Doesn’t it seem like all personal injury cases should settle at mediation? Due to the mountain of available data, there is much more predictability with the outcome of PI cases than with other civil cases. Yet it still happens that PI cases that should settle during mediation end with no settlement and a degree of frustration. Here are five simple things participants can do to increase the odds of closing the file at the first session:
Submit your brief a month in advance. What, a month in advance? Yes, you read that right. And if you, as plaintiff’s lawyer, can submit it six weeks in advance, so much the better. It is no secret that it takes the defense a long time to evaluate and prepare for settlement. The decision of how much money to place on any case is made by many people sitting in many levels. The more notice defendant has of plaintiff’s contentions, the better the carrier can evaluate the claims by circulating plaintiff’s (thorough and well-written) brief through the chain of command.

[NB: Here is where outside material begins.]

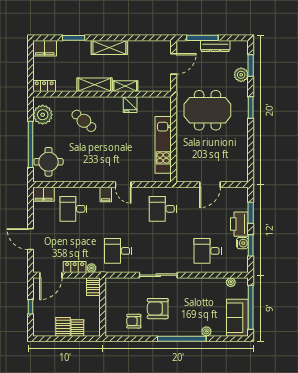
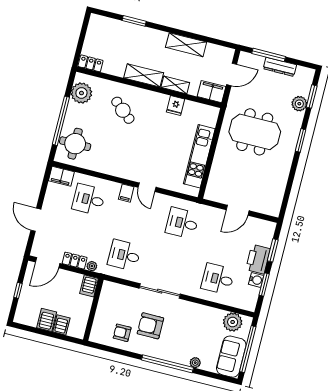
shelving: (109, 47) -> (186, 45), moved
filing cabinet: (45, 48) -> (211, 92), moved, turned 180
plant: (231, 282) -> (233, 322), width x1.87, depth x1.87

Analogously, if a key piece of evidence – say, the treater’s diagnosis – won’t be ready until the night before the mediation, consider rescheduling the mediation until the evidence can be intelligently considered by all participants.
Lead with a reasonable demand. Yes, you can ask for any number you wish, but is it really in your best interests to start quite so high? There are many problems with starting negotiations at an astronomical number. Chief among them are: (1) The other side won’t take you seriously; (2) Neither will they be worried about trying the case against that number; (3) Your client might fall in love with that big, fat number; (4) At some point to settle the case you will need to drop precipitously, and you’ll hate doing that; and (5) The parties will spend a lot of time during the precious hours allotted to resolution just getting the parties to a reasonable starting point. Avoid all these problems by leading off with a reasonable demand. There’s a market for pricing cases, and if you don’t have the retail book, ask an experienced PI lawyer for help.
Prepare your client. Yes, you have attended many mediations, but what about your client? Does she know what will happen during the day? That there will be long periods of time just spent waiting to hear what the other side has to say? That numbers will be exchanged that may seem disappointing and offensive? That she might be asked questions? Does she know what she’s supposed to wear? The more prepared your client is for the experience, the more likely she will be able to participate in it fully. Even though joint sessions are joining the ranks of endangered species, it is still true that one of the most powerful moments in a mediation can be the joint session where the plaintiff is permitted to explain her losses. Prepare her for that by practicing in advance.
Help the mediator help you. One of the ways that mediation works is that parties come to trust and engage in the process. Lawyers sometimes inadvertently prevent their client from doing so. For example, when the first offer is conveyed from the defense, the wise lawyer will say to his client, “This is a solid start. We started high, they started low. No we can talk about how to get to a real number.” This is so much more reassuring to the client than the lawyer who reacts with, “Outrageous! Bad faith! We’re outta here.”
Similarly, there will come a point when the neutral will talk to your client – either plaintiff or adjuster – about the value of the offer or demand and the risks of not settling. Many lawyers feel obligated to jump in and argue. Because your client trusts you, she may think that she should distrust the neutral’s thoughts. Instead, help your client trust the process by permitting the neutral to explain her concerns. If possible, agree with the neutral on some of the risks. You are not abandoning your role as an advocate by doing so – you are helping your client understand the process and make the best decision for herself.
Decide the case for yourself. Perhaps the main area where the defense is most vulnerable is in its risk of “groupthink” – that is, evaluating a case a certain way and then deciding and reaffirming the defense decision without fully considering fresh arguments from the plaintiff. Sure, most PI cases fall into broad and predictable categories, but sometimes plaintiffs come up with something new. How might a defendant driver be liable when plaintiff was passing illegally? It’s easy to reflexively reject a novel claim, especially when everyone on your team is only too eager to agree with that conclusion. To avoid this mistake, think of what we instruct jurors: “Each of you must decide the case for yourself, but only after you have considered the evidence with the other members of the jury…Do not give up your honest beliefs just because the others think differently.” You don’t want to be hearing a convincing argument for the first time in trial.
So, to your repertoire of tools, add an extra measure of preparation and thoughtfulness. Will we now be able settle all PI cases? Let’s find out.